Hier erstmal ein Bild davon, damit ihr wisst worum es geht.





Diese Blätter sehen total realistisch und wirklich sehr sehr gut aus. Vorallem die Form und wie sie sich gerade an den Ecken übereinander legen und an den Seiten sich förmlich um das Holz zu wickeln scheinen hat mich beeindruckt.
Ich habe mich danach gleich mal daran versucht dies hinzubekommen bin aber ziemlich gescheitert möchte ich behaupten. Hier mein Ergebnis:




Nun meine Frage bzw. Bitte. 
Sollte hier irgendjemand in der Lage sein die Blätter so realistisch aussehend und geformt zu machen, wäre es wirklich spitze wenn derjenige unter diesem Thread ein ausführliches Tutorial schriebe. Mit Bildern der einzelnen Schritte und allem Pi Pa Po.
So Antworten wie: "musste einfach den Verbiegen Filter benutzen" oder so bringen mir mal garnichts wenn ich weder weiss wie ich die Blätter mache, noch wie ich die Form realistisch erscheinen lasse.
Also wennschon dennschon.
Habt 1000 dank im vorraus und ich hoffe auf ein gutes tutorial, dessen Ergebnis nahe an dem ersten von mir geposteten Bild liegt.
mfg FaLLeNaNg3L


----------



## Alexander Groß (4. Juni 2004)

Hast du schon mal auf der betreffenden Seite nachgefragt wie die Blätter erstellt worden sind. Würde ich an deiner Stelle auf jeden Fall mal probieren.

Alex


----------



## ShadowMan (4. Juni 2004)

Du willst bei Blizzard nachfragen wie die das gemacht haben?! Nun ja... 

Also grundsätzlich könnte ich mir gut vorstellen, sowas mit dem Lasso Werkzeug und etwas Feingefühl zu machen, dann einfärben, Selektion verkleinern, diese in einer neuen Ebene Schwarz färben und weichzeichnen.
Anstatt des Lasso's könnte auch das Zeichenstift-Werkzeug gute Dienste leisten.
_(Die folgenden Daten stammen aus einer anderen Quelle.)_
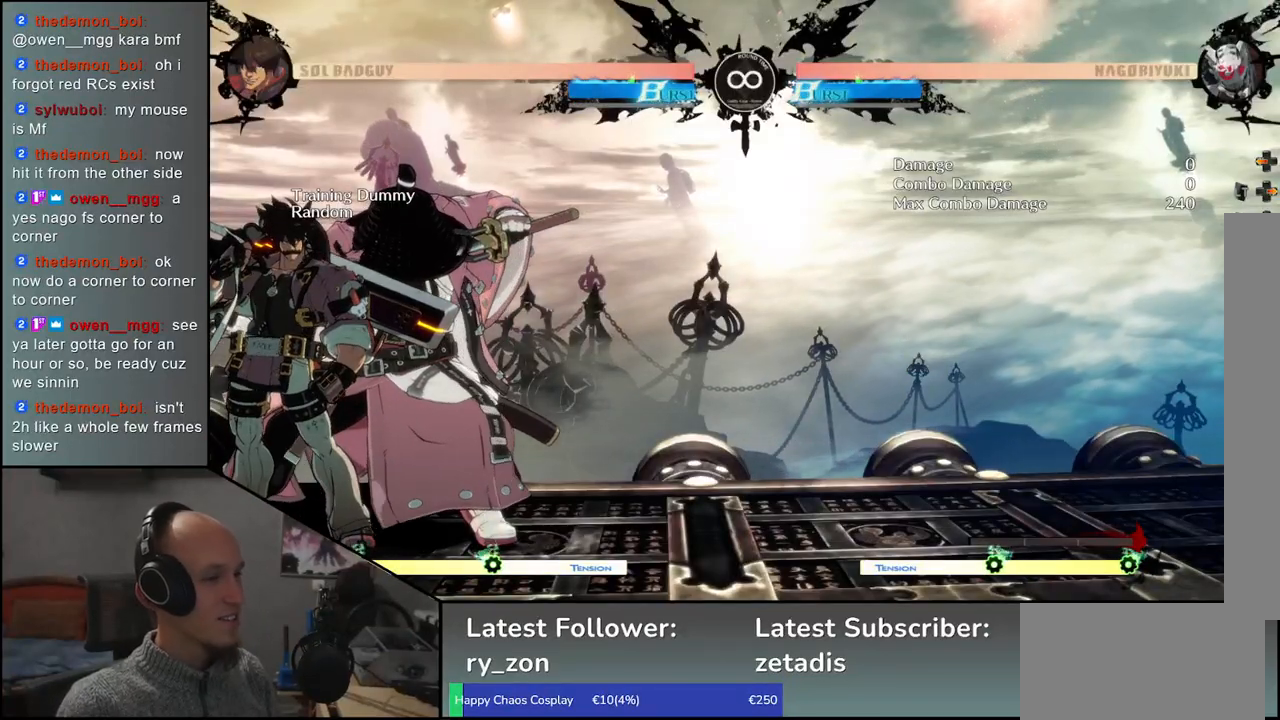
{"buttons": [], "left_stick": "center", "events": []}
Und falls alles nichts hilft: Wald => Blätter sammeln => einscannen => nachzeichnen 

Dann jedes Blatt in eine seperate Ebene und übereinander schieben, drehen usw.

Liebe Grüße,
Shadow ;-]


----------



## FaLLeNaNgeL (4. Juni 2004)

lol @ shadow....
nee ich hab von Photoshop das "eigene Form" Werkzeug benutzt da gibt es 3 oder 4 verschiedene Blatt Formen.
Im Wald zu sammeln ist in unserem Zeitalter nun wirklich nicht mehr nötig.
Und die du bei meinem Pic siehst habe ich mit dem Airbrush Blattgefäße hinzugefügt ein paar Effekte drübergelegt, Störung hinzugefügt das ganze ein bisschen vebogen und die einzelnen Blätter in Größe und drehung Variiert. Aber mein Ergebnis siehst du ja oben. Ich finde es sieht nicht so wirklich total überzeugend aus. Vorallem weiss ich nicht wie ich diese Form der Blätter an den Ecken und der Seite so realistisch hinbekomme!


----------



## ShadowMan (4. Juni 2004)

Freut mich das du es geschafft hast 

Aber zu den Blättern: Ich find Vorlagen sind das A und O der Grafikgestaltung, denn genau das ist es ja was die Meisten nachbilden wollen. Verwischte unerkenntliche Bilder wie auf CS-Seiten kann ja wirklich jeder 

Liebe Grüße,
Shadow ;-]


----------



## d-minded (4. Juni 2004)

Fallenangel, du hast es hier mit Blizzard (respektive "Sons of the Storm") zu tun. Falls du dir dessen nicht bewusst bist: Das sind extreme Profis. Du könntest vielleicht auf ihrer Website nachfragen, vielleicht geben sie von Künstler zu Künstler etwas weiter, ansonsten, üben, üben, üben...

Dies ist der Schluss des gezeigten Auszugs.